A Third Party Wouldn't Save Us From Political Gridlock

The problem is not our parties, but us. A Congress split in three would only promote more deadlock.Among the many lessons of the gratuitous debt crisis one seems obvious: divided government too easily devolves into dysfunctional government. So count me out of efforts to create a strong third party: I suspect that increasing the divisiveness -- splintering Congress into three formal parties instead of two -- would only increase the dysfunction. In fact, we already have, in effect, a third party president, as unresponsive to concerns of the democratic base as much as he's at odds with Republicans; and you might attribute the 2010 right wing take-over of the House, and resultant dysfunction, partly to his failure to articulate and defend Democratic populism. 

Besides, liberals complain repeatedly, we don't quite have a second party. The complaint is hyperbole: there are clear differences between Congressional Democrats and Republicans on economic and social issues. But, like a lot of hyperboles, it's partly true: Democrats have not pursued their policy preferences as doggedly and effectively as Republicans, (which is how we ended up with the Bush/Obama tax cuts and a chasm between rich and poor;) and the parties are generally united in their hostility or indifference to civil liberty and their reflexive support for the national security state.

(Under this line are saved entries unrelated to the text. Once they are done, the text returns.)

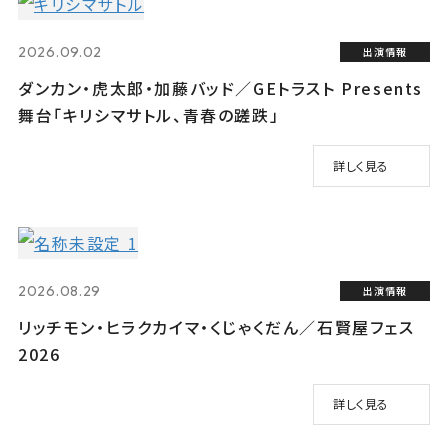
2026.09.02
出演情報
ダンカン・虎太郎・加藤バッド／GEトラスト Presents
舞台「キリシマサトル、青春の蹉跌」
詳しく見る
2026.08.29
出演情報
リッチモン・ヒラクカイマ・くじゃくだん／石賢屋フェス
2026
詳しく見る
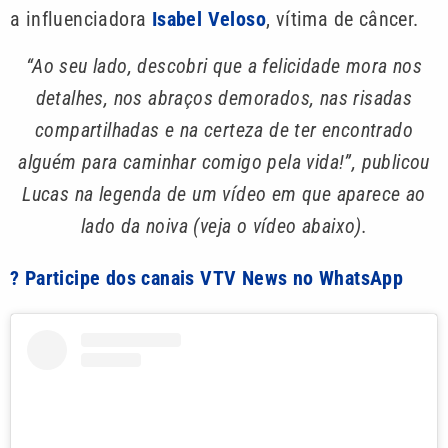
a influenciadora
Isabel Veloso
, vítima de câncer.
“Ao seu lado, descobri que a felicidade mora nos
detalhes, nos abraços demorados, nas risadas
compartilhadas e na certeza de ter encontrado
alguém para caminhar comigo pela vida!”, publicou
Lucas na legenda de um vídeo em que aparece ao
lado da noiva (veja o vídeo abaixo).
? Participe dos canais VTV News no WhatsApp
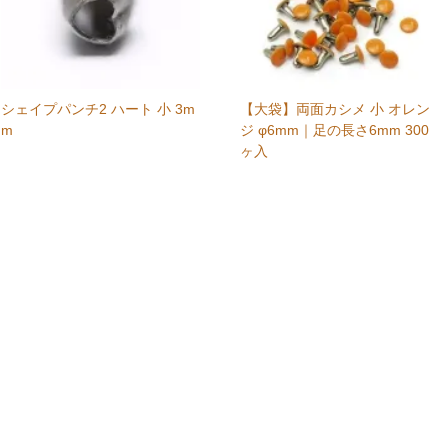
シェイプパンチ2 ハート 小 3m
【大袋】両面カシメ 小 オレン
m
ジ φ6mm｜足の長さ6mm 300
ヶ入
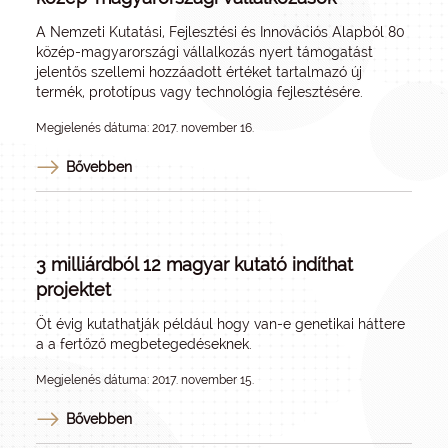
A Nemzeti Kutatási, Fejlesztési és Innovációs Alapból 80
közép-magyarországi vállalkozás nyert támogatást
jelentős szellemi hozzáadott értéket tartalmazó új
termék, prototípus vagy technológia fejlesztésére.
Megjelenés dátuma: 2017. november 16.
Bővebben
3 milliárdból 12 magyar kutató indíthat
projektet
Öt évig kutathatják például hogy van-e genetikai háttere
a a fertőző megbetegedéseknek.
Megjelenés dátuma: 2017. november 15.
Bővebben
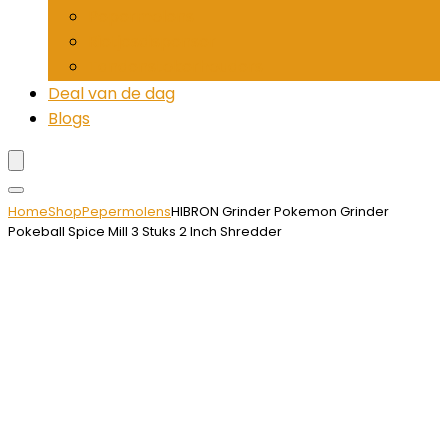
Pepermolens
Rietjesdispenser
Tandenstokerhouders
Deal van de dag
Blogs
Home
Shop
Pepermolens
HIBRON Grinder Pokemon Grinder
Pokeball Spice Mill 3 Stuks 2 Inch Shredder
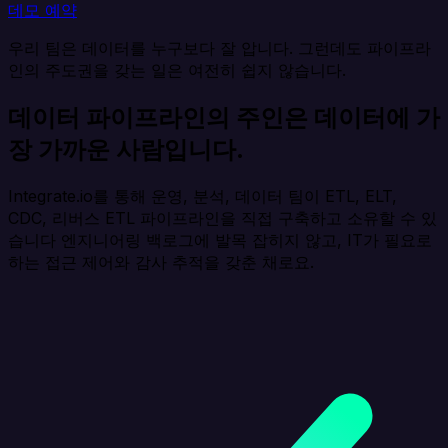
데모 예약
우리 팀은 데이터를 누구보다 잘 압니다. 그런데도 파이프라
인의 주도권을 갖는 일은 여전히 쉽지 않습니다.
데이터 파이프라인의 주인은
데이터에 가
장 가까운 사람입니다.
Integrate.io를 통해 운영, 분석, 데이터 팀이 ETL, ELT,
CDC, 리버스 ETL 파이프라인을 직접 구축하고 소유할 수 있
습니다
엔지니어링 백로그에 발목 잡히지 않고, IT가 필요로
하는 접근 제어와 감사 추적을 갖춘 채로요.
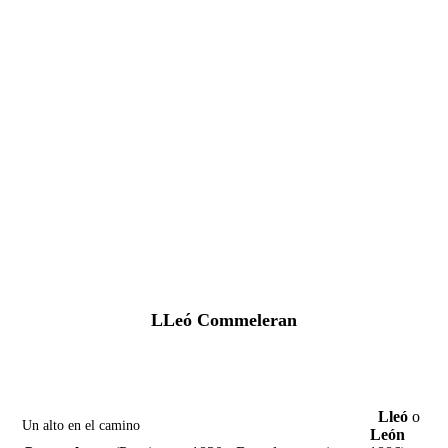
Fernando Alcolea
LLeó Commeleran
Lleó
o
Un alto en el camino
León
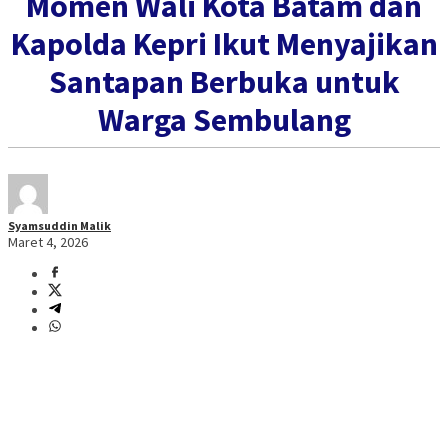
Momen Wali Kota Batam dan
Kapolda Kepri Ikut Menyajikan
Santapan Berbuka untuk
Warga Sembulang
Syamsuddin Malik
Maret 4, 2026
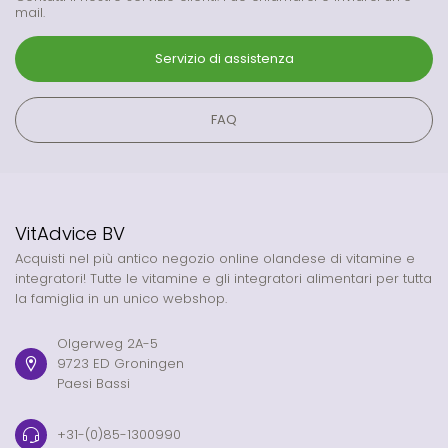
mail.
Servizio di assistenza
FAQ
VitAdvice BV
Acquisti nel più antico negozio online olandese di vitamine e
integratori! Tutte le vitamine e gli integratori alimentari per tutta
la famiglia in un unico webshop.
Olgerweg 2A-5
9723 ED Groningen
Paesi Bassi
+31-(0)85-1300990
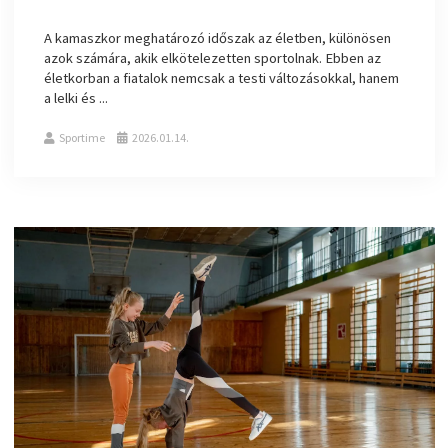
A kamaszkor meghatározó időszak az életben, különösen
azok számára, akik elkötelezetten sportolnak. Ebben az
életkorban a fiatalok nemcsak a testi változásokkal, hanem
a lelki és ...
Sportime
2026.01.14.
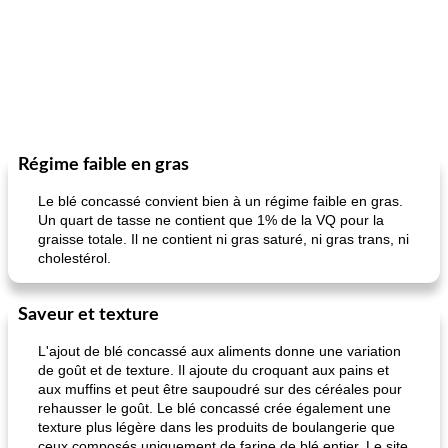
Régime faible en gras
Le blé concassé convient bien à un régime faible en gras.
Un quart de tasse ne contient que 1% de la VQ pour la
graisse totale. Il ne contient ni gras saturé, ni gras trans, ni
cholestérol.
Saveur et texture
L'ajout de blé concassé aux aliments donne une variation
de goût et de texture. Il ajoute du croquant aux pains et
aux muffins et peut être saupoudré sur des céréales pour
rehausser le goût. Le blé concassé crée également une
texture plus légère dans les produits de boulangerie que
ceux composés uniquement de farine de blé entier. Le site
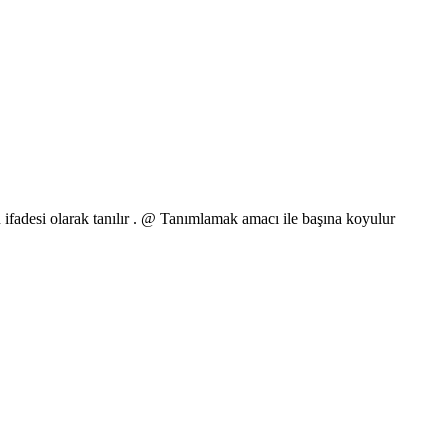
 ifadesi olarak tanılır . @ Tanımlamak amacı ile başına koyulur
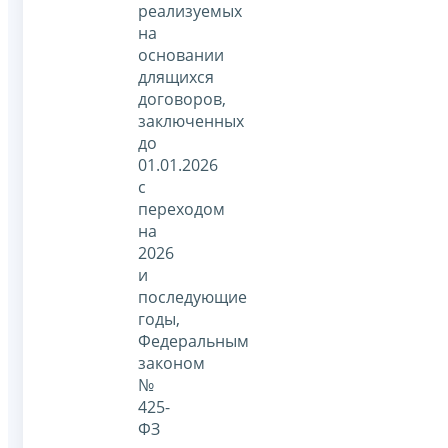
реализуемых
на
основании
длящихся
договоров,
заключенных
до
01.01.2026
с
переходом
на
2026
и
последующие
годы,
Федеральным
законом
№
425-
ФЗ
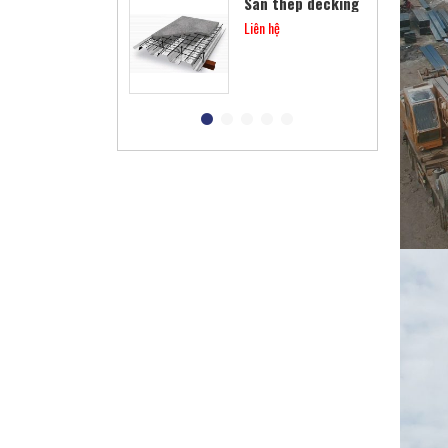
Sàn thép decking
Liên hệ
Các loại xà gồ
Liên hệ
Khung thép tiền
chế
Liên hệ
Cột viễn thông
Liên hệ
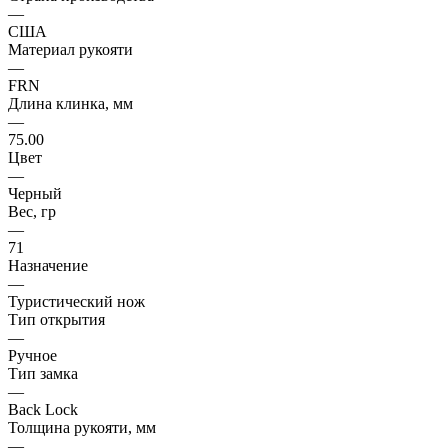
—
США
Материал рукояти
—
FRN
Длина клинка, мм
—
75.00
Цвет
—
Черный
Вес, гр
—
71
Назначение
—
Туристический нож
Тип открытия
—
Ручное
Тип замка
—
Back Lock
Толщина рукояти, мм
—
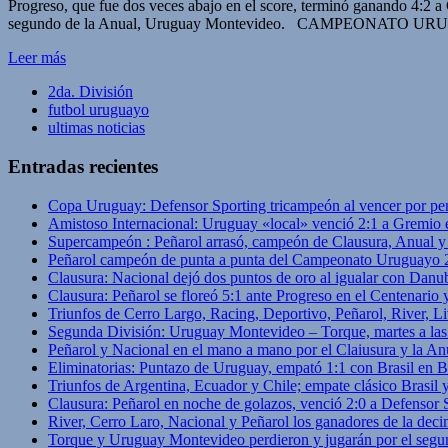
Progreso, que fue dos veces abajo en el score, terminó ganando 4:2 
segundo de la Anual, Uruguay Montevideo. CAMPEONATO
Leer más
2da. División
futbol uruguayo
ultimas noticias
Entradas recientes
Copa Uruguay: Defensor Sporting tricampeón al vencer por pe
Amistoso Internacional: Uruguay «local» venció 2:1 a Gremio 
Supercampeón : Peñarol arrasó, campeón de Clausura, Anual 
Peñarol campeón de punta a punta del Campeonato Uruguayo 
Clausura: Nacional dejó dos puntos de oro al igualar con Danub
Clausura: Peñarol se floreó 5:1 ante Progreso en el Centenario 
Triunfos de Cerro Largo, Racing, Deportivo, Peñarol, River, L
Segunda División: Uruguay Montevideo – Torque, martes a las
Peñarol y Nacional en el mano a mano por el Claiusura y la An
Eliminatorias: Puntazo de Uruguay, empató 1:1 con Brasil en B
Triunfos de Argentina, Ecuador y Chile; empate clásico Brasil
Clausura: Peñarol en noche de golazos, venció 2:0 a Defensor
River, Cerro Laro, Nacional y Peñarol los ganadores de la deci
Torque y Uruguay Montevideo perdieron y jugarán por el segu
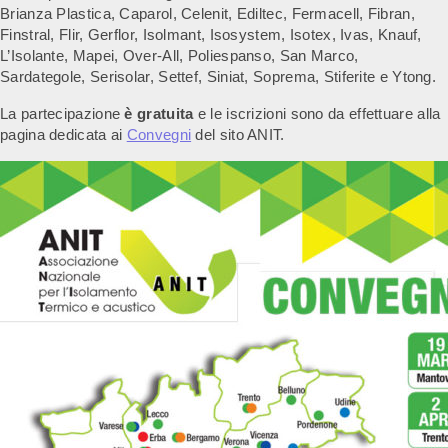
Brianza Plastica, Caparol, Celenit, Ediltec, Fermacell, Fibran,
Finstral, Flir, Gerflor, Isolmant, Isosystem, Isotex, Ivas, Knauf,
L’Isolante, Mapei, Over-All, Poliespanso, San Marco,
Sardategole, Serisolar, Settef, Siniat, Soprema, Stiferite e Ytong.
La partecipazione
è gratuita
e le iscrizioni sono da effettuare alla
pagina dedicata ai
Convegni
del sito ANIT.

But perhaps the greatest fallacy of the third party movement is the unspoken, perhaps unacknowledged, underlying assumption that members of a third party would be more informed, intelligent, and rational and less self-interested and demagogic than members of the first and second parties. What if the problem isn't the two party system but the flawed human beings who would also participate, as voters and candidates, in a three party system? What if the problem, in part, is us?